[[ DATA SUPPLIED open ]]
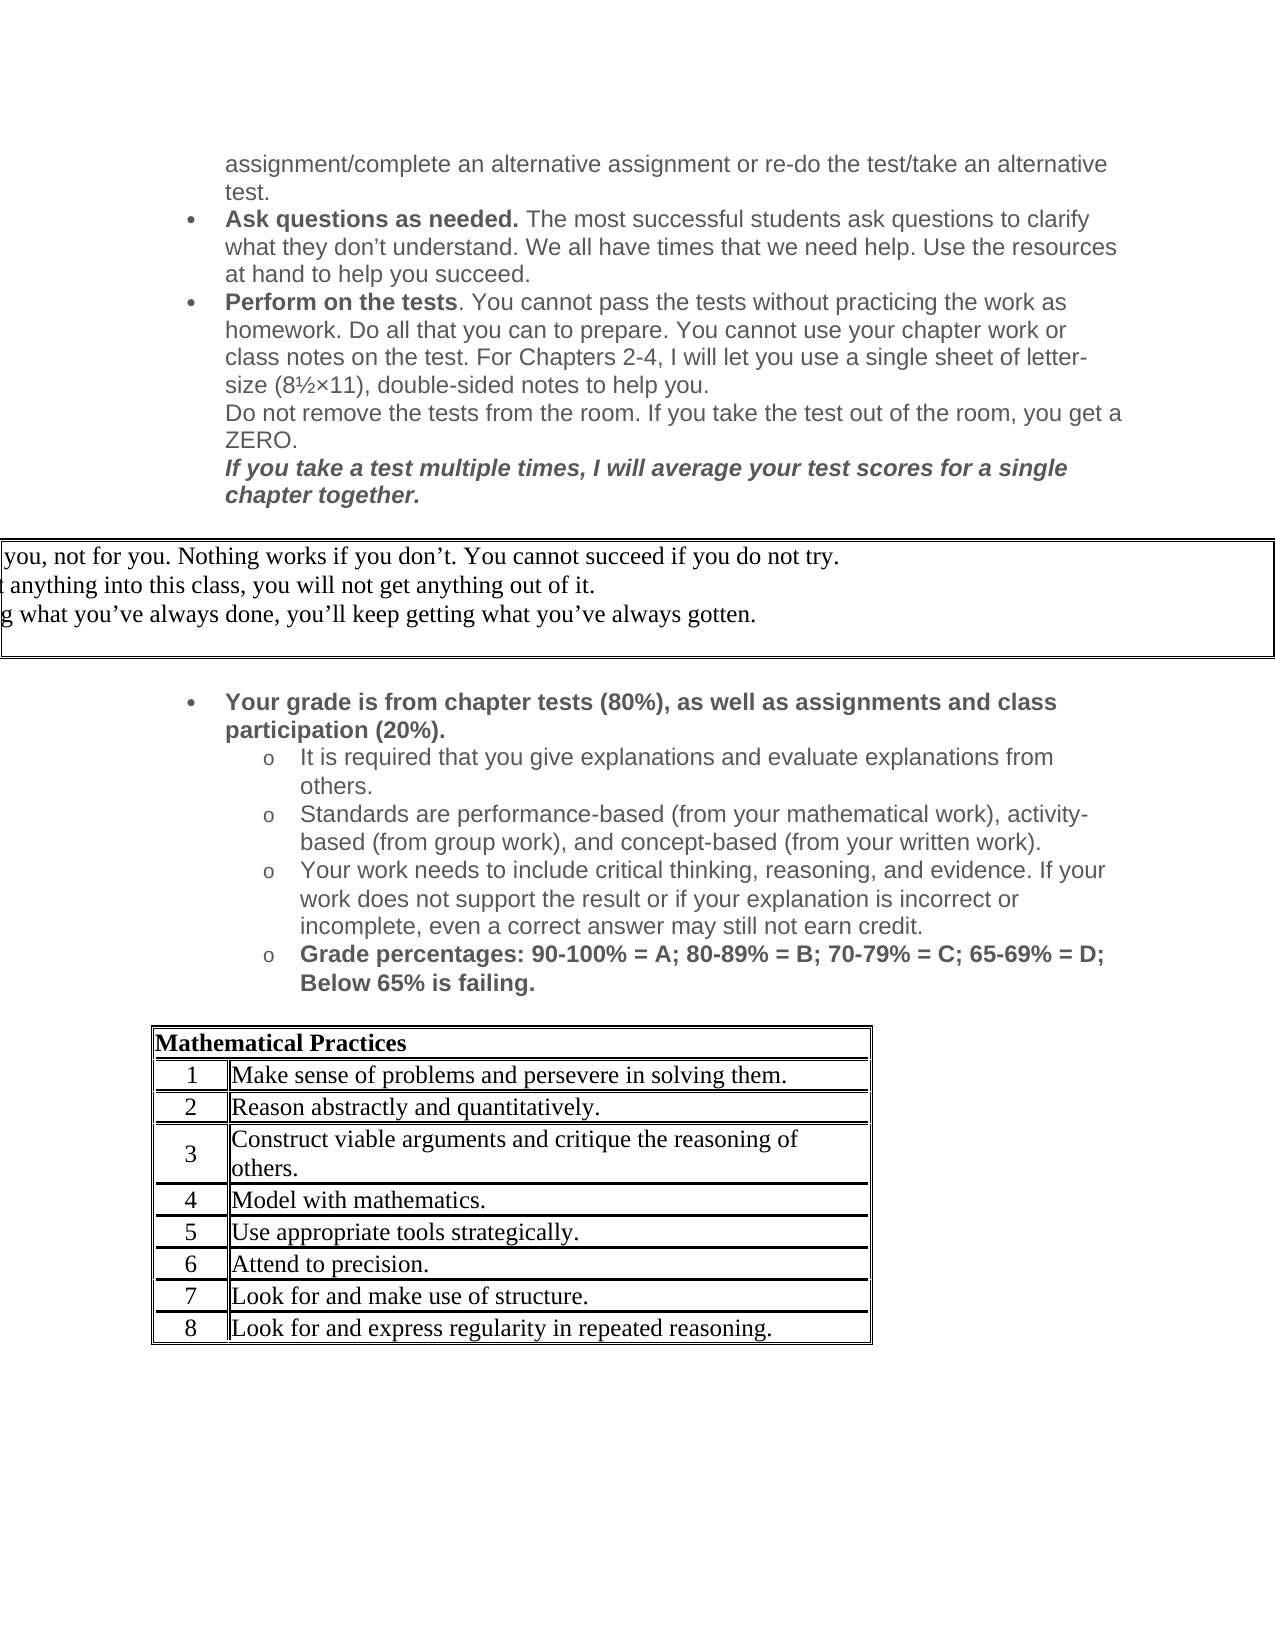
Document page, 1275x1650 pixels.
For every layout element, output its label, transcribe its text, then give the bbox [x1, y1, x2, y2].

table_cell 2 [154, 1089, 227, 1121]
table_cell Model with mathematics. [231, 1182, 870, 1214]
table_header Mathematical Practices [154, 1029, 870, 1057]
table_cell Attend to precision. [231, 1246, 870, 1278]
table_cell 4 [154, 1182, 227, 1214]
list Grade percentages: 90-100% = A; 80-89% = B; 70-79% = C; 65-69% = D; Below 65% is failing. [262, 940, 1125, 996]
table_header I will work with you, not for you. Nothing works if you don’t. You cannot succeed if you do not try. If you do not put anything into this class, you will not get anything out of it. If you keep doing what you’ve always done, you’ll keep getting what you’ve always gotten. [2, 542, 1273, 656]
list Your work needs to include critical thinking, reasoning, and evidence. If your work does not support the result or if your explanation is incorrect or incomplete, even a correct answer may still not earn credit. [262, 856, 1125, 940]
table_cell Use appropriate tools strategically. [231, 1214, 870, 1246]
table_cell 8 [154, 1310, 229, 1342]
table_cell Look for and make use of structure. [231, 1278, 871, 1310]
table_cell 3 [154, 1121, 227, 1182]
table_cell Reason abstractly and quantitatively. [231, 1089, 870, 1121]
list Standards are performance-based (from your mathematical work), activity-based (from group work), and concept-based (from your written work). [262, 799, 1125, 856]
table_cell Construct viable arguments and critique the reasoning of others. [231, 1121, 870, 1182]
table_cell Look for and express regularity in repeated reasoning. [229, 1310, 870, 1342]
list Your grade is from chapter tests (80%), as well as assignments and class participation (20%). [187, 688, 1125, 743]
table_cell Make sense of problems and persevere in solving them. [231, 1057, 870, 1089]
list Perform on the tests. You cannot pass the tests without practicing the work as homework. Do all that you can to prepare. You cannot use your chapter work or class notes on the test. For Chapters 2-4, I will let you use a single sheet of letter-size (8½×11), double-sided notes to help you. Do not remove the tests from the room. If you take the test out of the room, you get a ZERO. If you take a test multiple times, I will average your test scores for a single chapter together. [187, 288, 1125, 509]
table_cell 7 [152, 1278, 227, 1310]
table_cell 6 [154, 1246, 227, 1278]
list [187, 150, 1125, 205]
table_cell 1 [154, 1057, 227, 1089]
table_cell 5 [154, 1214, 227, 1246]
list It is required that you give explanations and evaluate explanations from others. [262, 743, 1125, 799]
list Ask questions as needed. The most successful students ask questions to clarify what they don’t understand. We all have times that we need help. Use the resources at hand to help you succeed. [187, 205, 1125, 288]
[[ DATA SUPPLIED closed ]]
> _TASK GOAL_
Take the data above and repeat it exactly, leaving each picture out.

> _WORKED SOLUTION_
Document page, 1275x1650 pixels.
For every layout element, output its label, transcribe its text, then give the bbox [x1, y1, x2, y2].

table_cell 2 [154, 1089, 227, 1121]
table_cell Model with mathematics. [231, 1182, 870, 1214]
table_header Mathematical Practices [154, 1029, 870, 1057]
table_cell Attend to precision. [231, 1246, 870, 1278]
table_cell 4 [154, 1182, 227, 1214]
list Grade percentages: 90-100% = A; 80-89% = B; 70-79% = C; 65-69% = D; Below 65% is failing. [262, 940, 1125, 996]
table_header I will work with you, not for you. Nothing works if you don’t. You cannot succeed if you do not try. If you do not put anything into this class, you will not get anything out of it. If you keep doing what you’ve always done, you’ll keep getting what you’ve always gotten. [2, 542, 1273, 656]
list Your work needs to include critical thinking, reasoning, and evidence. If your work does not support the result or if your explanation is incorrect or incomplete, even a correct answer may still not earn credit. [262, 856, 1125, 940]
table_cell Use appropriate tools strategically. [231, 1214, 870, 1246]
table_cell 8 [154, 1310, 229, 1342]
table_cell Look for and make use of structure. [231, 1278, 871, 1310]
table_cell 3 [154, 1121, 227, 1182]
table_cell Reason abstractly and quantitatively. [231, 1089, 870, 1121]
list Standards are performance-based (from your mathematical work), activity-based (from group work), and concept-based (from your written work). [262, 799, 1125, 856]
table_cell Construct viable arguments and critique the reasoning of others. [231, 1121, 870, 1182]
table_cell Look for and express regularity in repeated reasoning. [229, 1310, 870, 1342]
list Your grade is from chapter tests (80%), as well as assignments and class participation (20%). [187, 688, 1125, 743]
table_cell Make sense of problems and persevere in solving them. [231, 1057, 870, 1089]
list Perform on the tests. You cannot pass the tests without practicing the work as homework. Do all that you can to prepare. You cannot use your chapter work or class notes on the test. For Chapters 2-4, I will let you use a single sheet of letter-size (8½×11), double-sided notes to help you. Do not remove the tests from the room. If you take the test out of the room, you get a ZERO. If you take a test multiple times, I will average your test scores for a single chapter together. [187, 288, 1125, 509]
table_cell 7 [152, 1278, 227, 1310]
table_cell 6 [154, 1246, 227, 1278]
list [187, 150, 1125, 205]
table_cell 1 [154, 1057, 227, 1089]
table_cell 5 [154, 1214, 227, 1246]
list It is required that you give explanations and evaluate explanations from others. [262, 743, 1125, 799]
list Ask questions as needed. The most successful students ask questions to clarify what they don’t understand. We all have times that we need help. Use the resources at hand to help you succeed. [187, 205, 1125, 288]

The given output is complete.